◆ Task item: Reproduce every entry below verbatim and omit the pictures from your output.

[Chart interpretation exercises]
▬▬▬▬▬▬▬▬▬▬

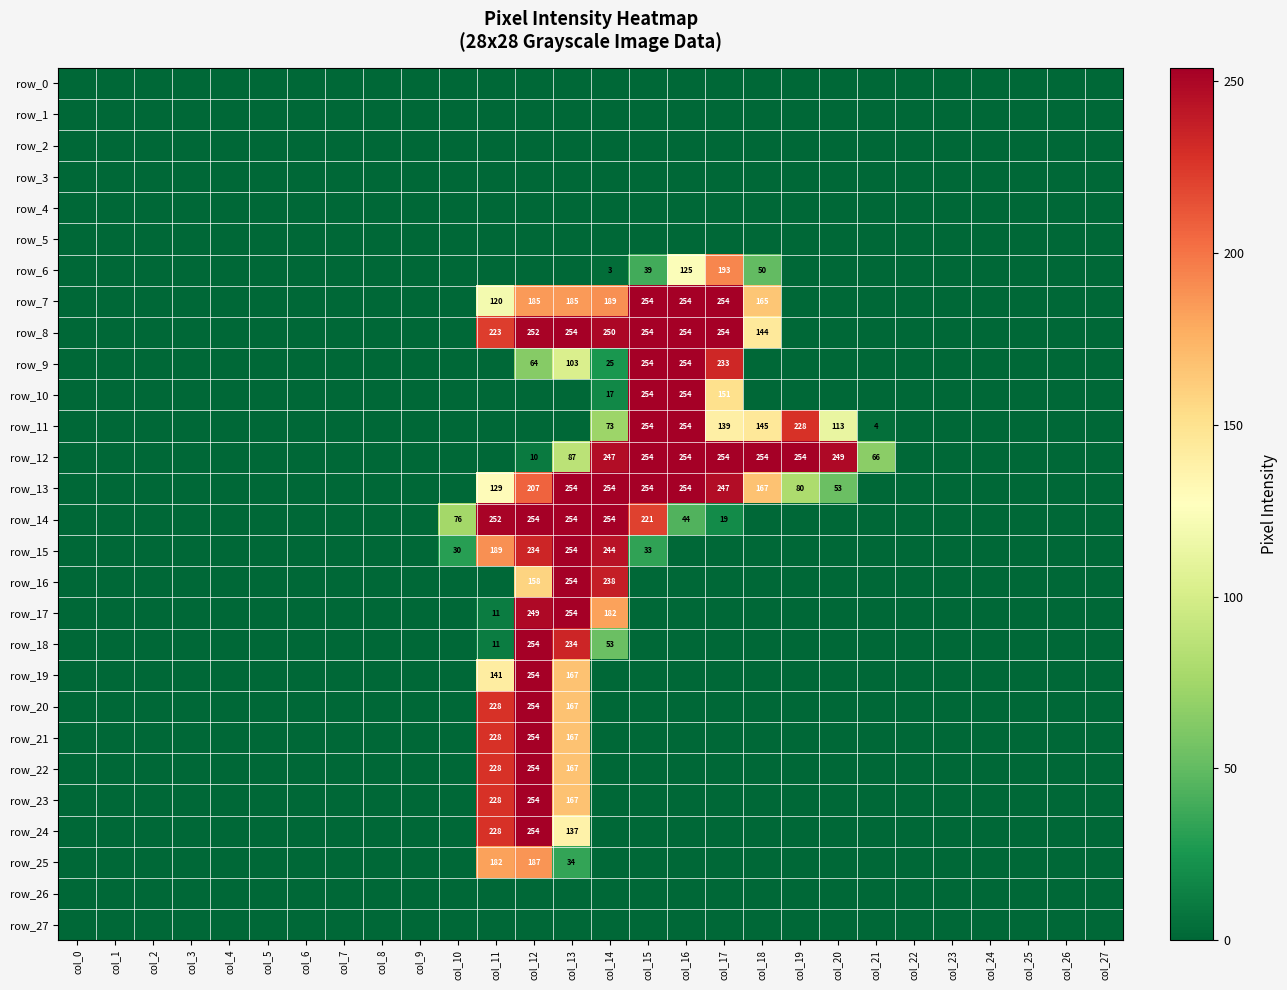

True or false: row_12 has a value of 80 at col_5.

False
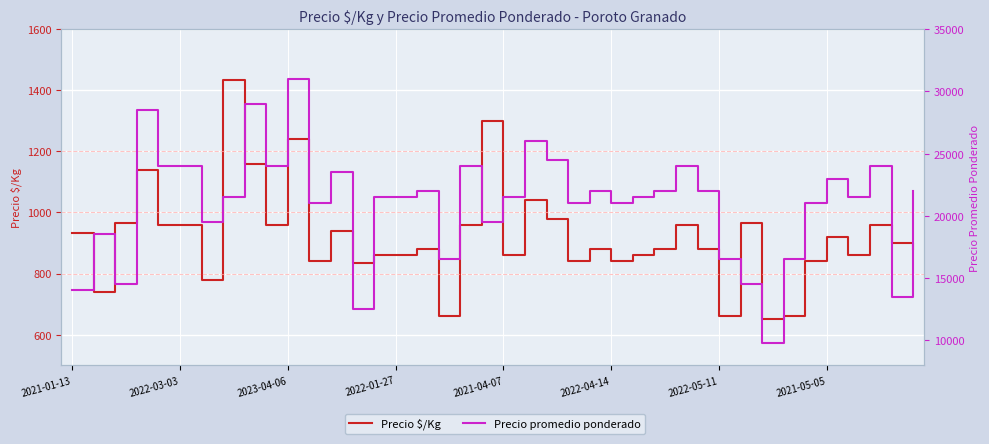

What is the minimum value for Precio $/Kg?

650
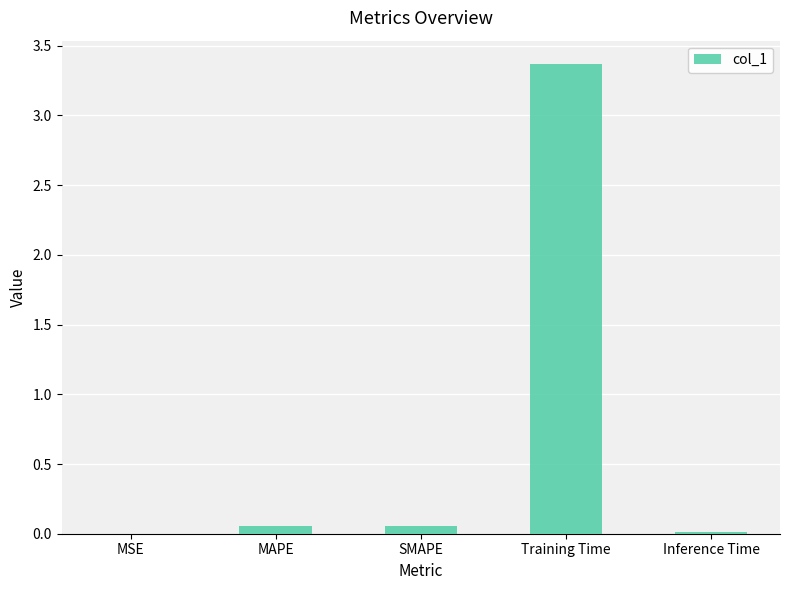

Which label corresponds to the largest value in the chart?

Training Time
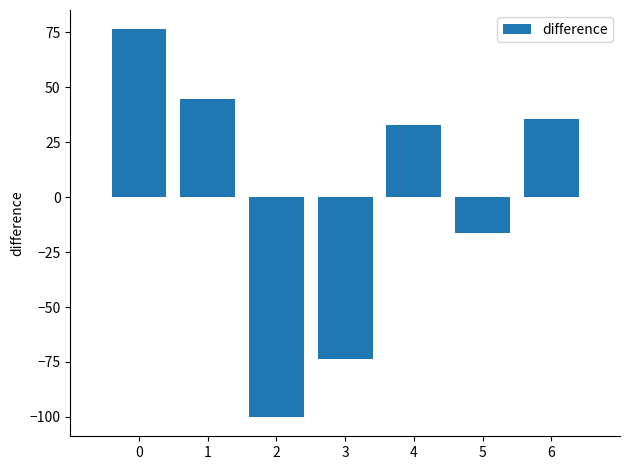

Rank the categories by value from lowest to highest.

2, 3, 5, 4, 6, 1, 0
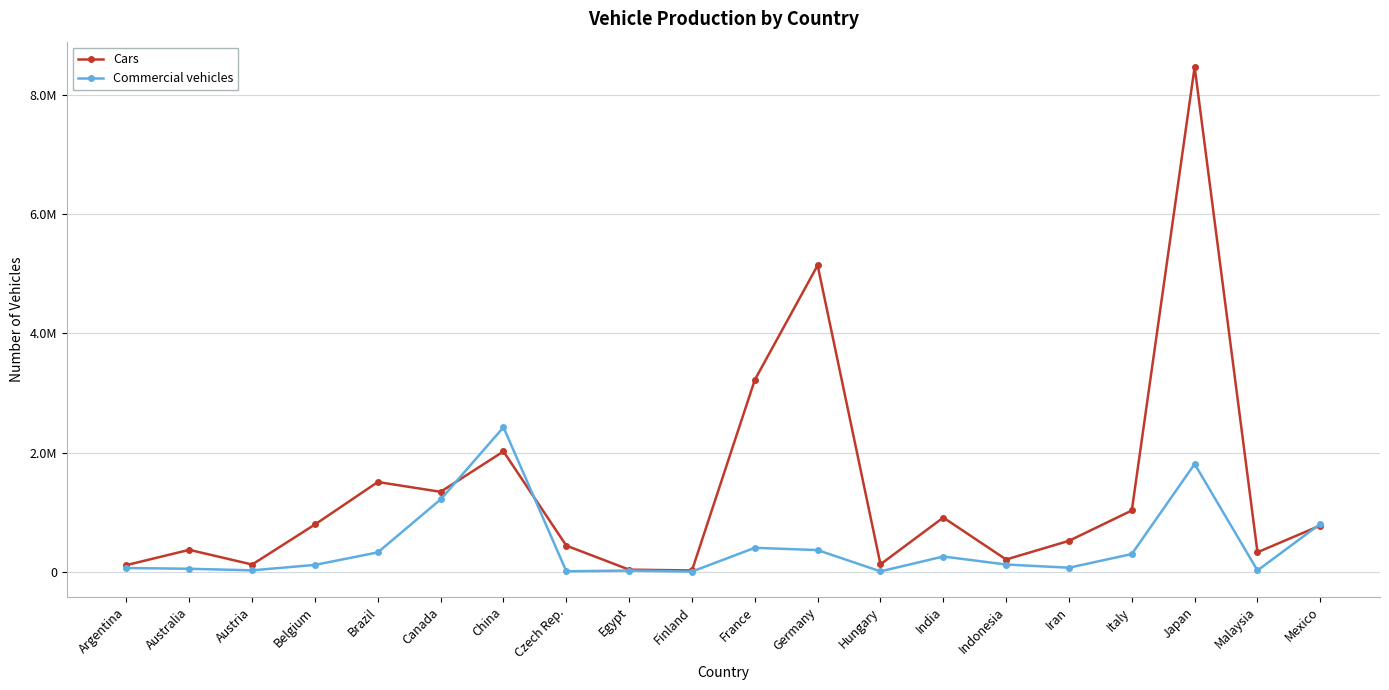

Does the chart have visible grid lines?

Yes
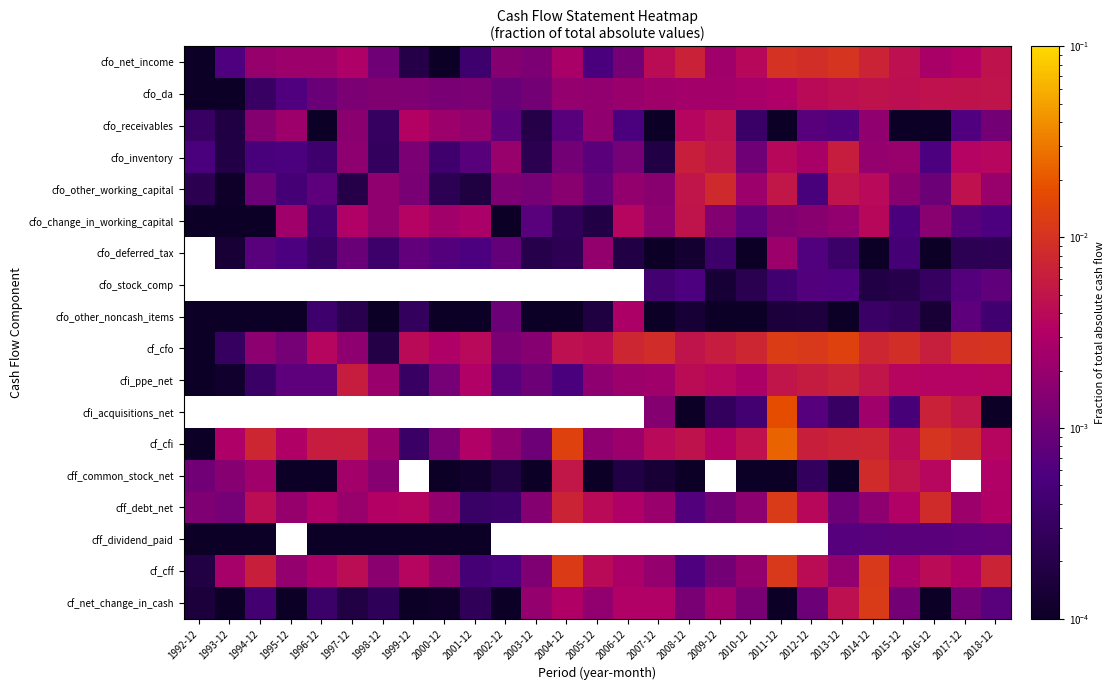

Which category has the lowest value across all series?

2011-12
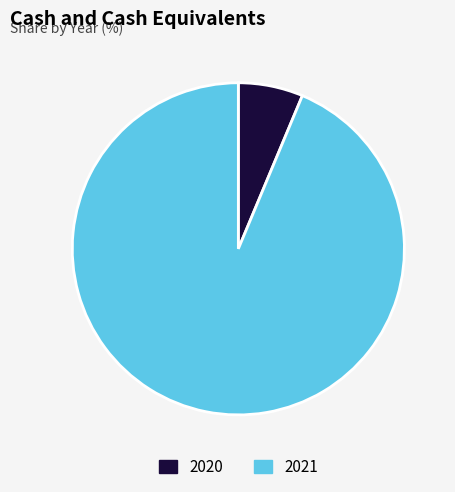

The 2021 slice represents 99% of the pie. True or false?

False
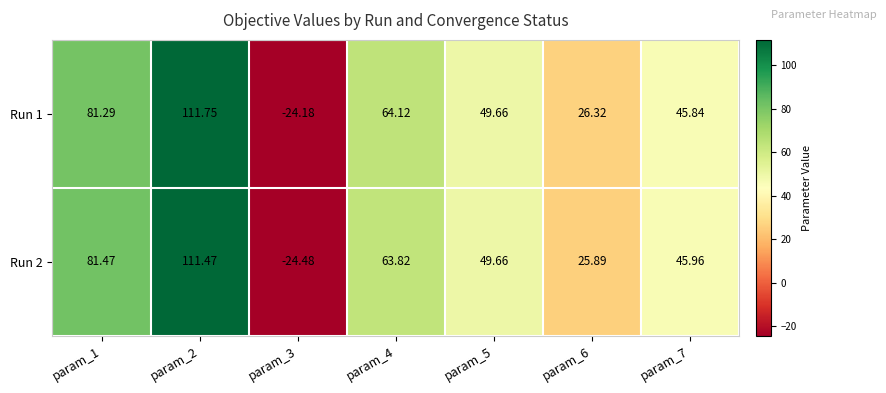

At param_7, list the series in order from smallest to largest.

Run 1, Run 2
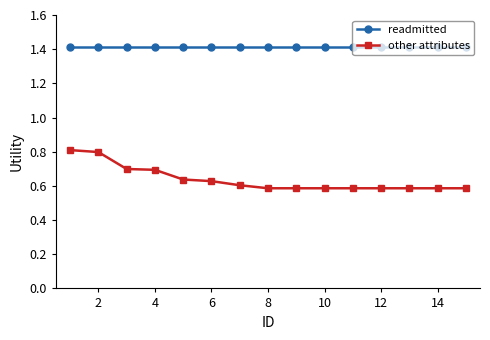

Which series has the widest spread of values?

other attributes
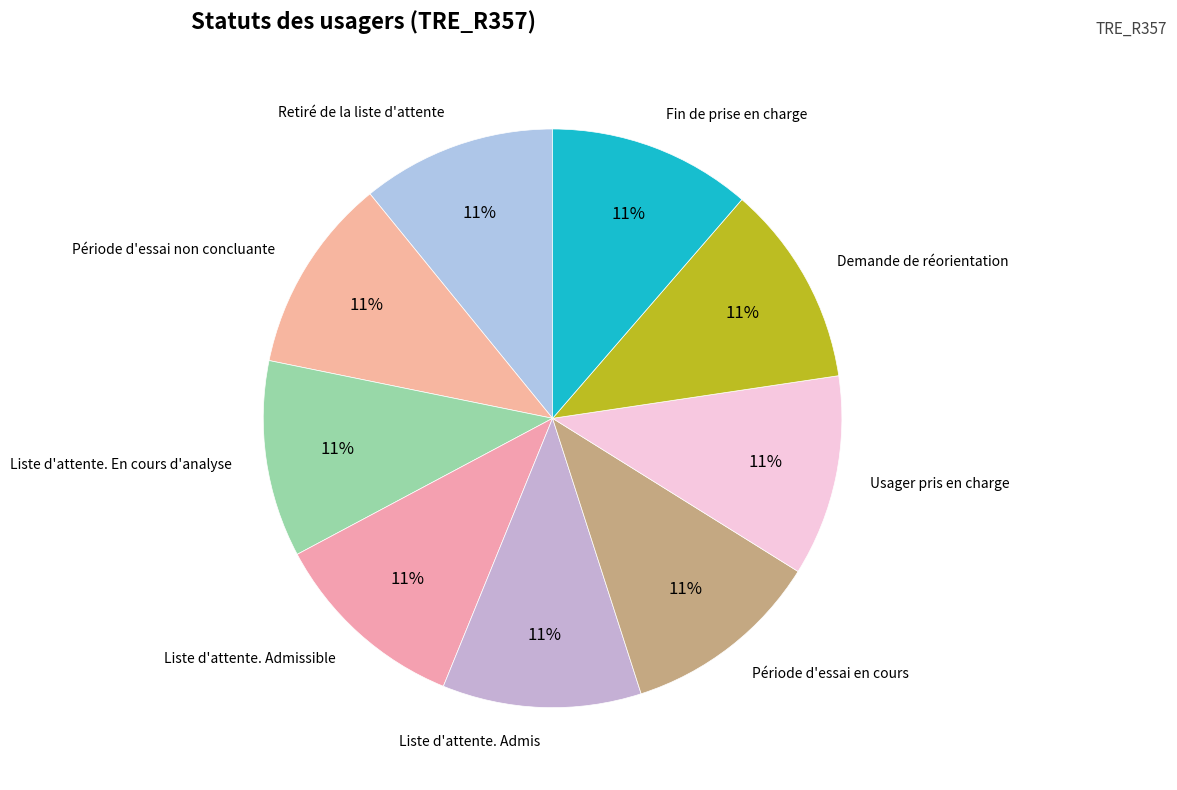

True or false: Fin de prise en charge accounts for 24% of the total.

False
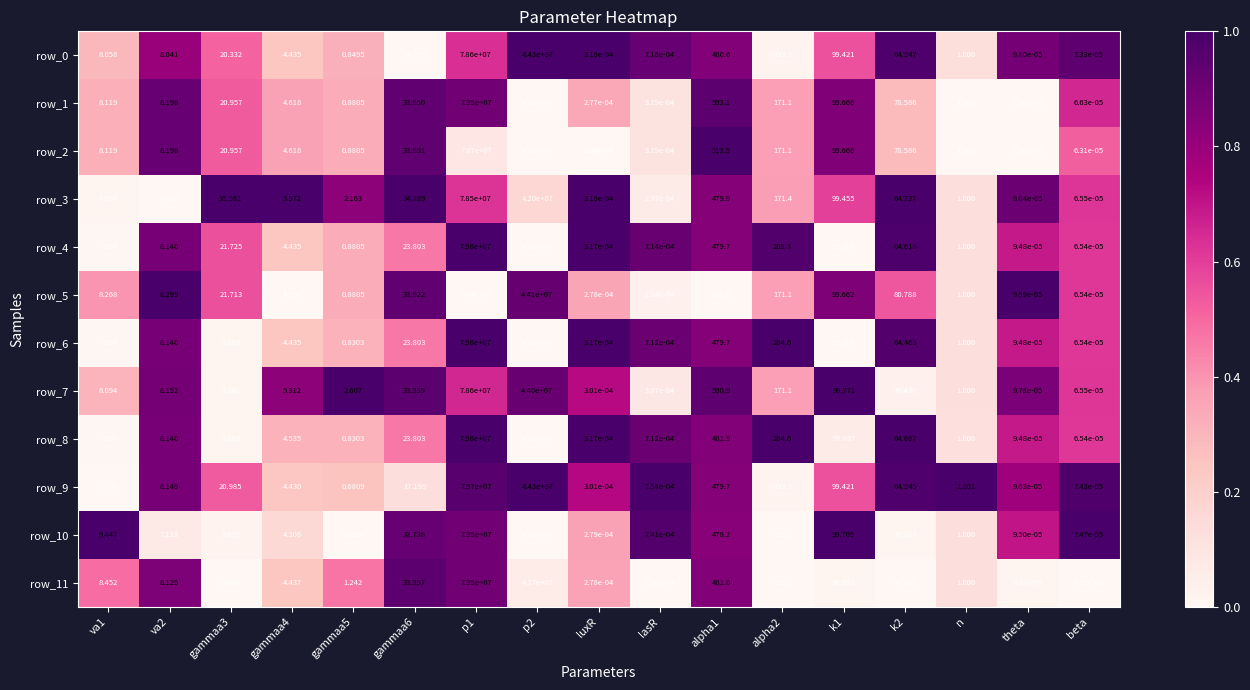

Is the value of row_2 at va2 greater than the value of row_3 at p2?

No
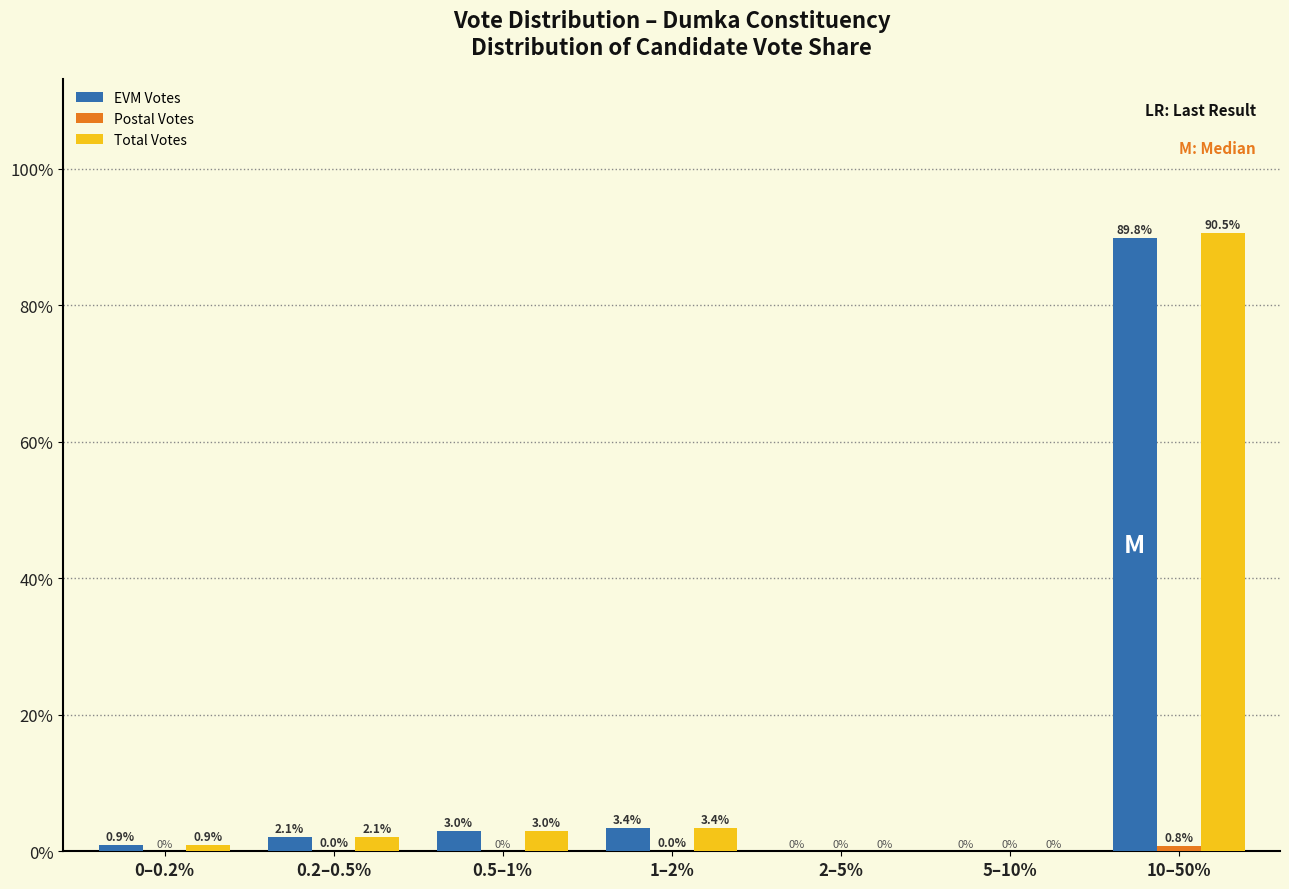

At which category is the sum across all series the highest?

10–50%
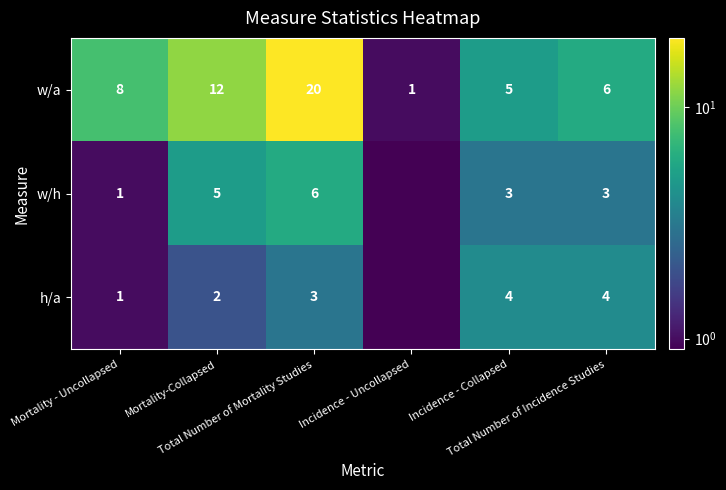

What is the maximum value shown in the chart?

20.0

▬▬▬▬▬▬▬▬▬▬

◆ Task solution:
True or false: row_12 has a value of 80 at col_5.

False

What is the minimum value for Precio $/Kg?

650

Which label corresponds to the largest value in the chart?

Training Time

Rank the categories by value from lowest to highest.

2, 3, 5, 4, 6, 1, 0

Does the chart have visible grid lines?

Yes

Which category has the lowest value across all series?

2011-12

The 2021 slice represents 99% of the pie. True or false?

False

At param_7, list the series in order from smallest to largest.

Run 1, Run 2

Which series has the widest spread of values?

other attributes

True or false: Fin de prise en charge accounts for 24% of the total.

False

Is the value of row_2 at va2 greater than the value of row_3 at p2?

No

At which category is the sum across all series the highest?

10–50%

What is the maximum value shown in the chart?

20.0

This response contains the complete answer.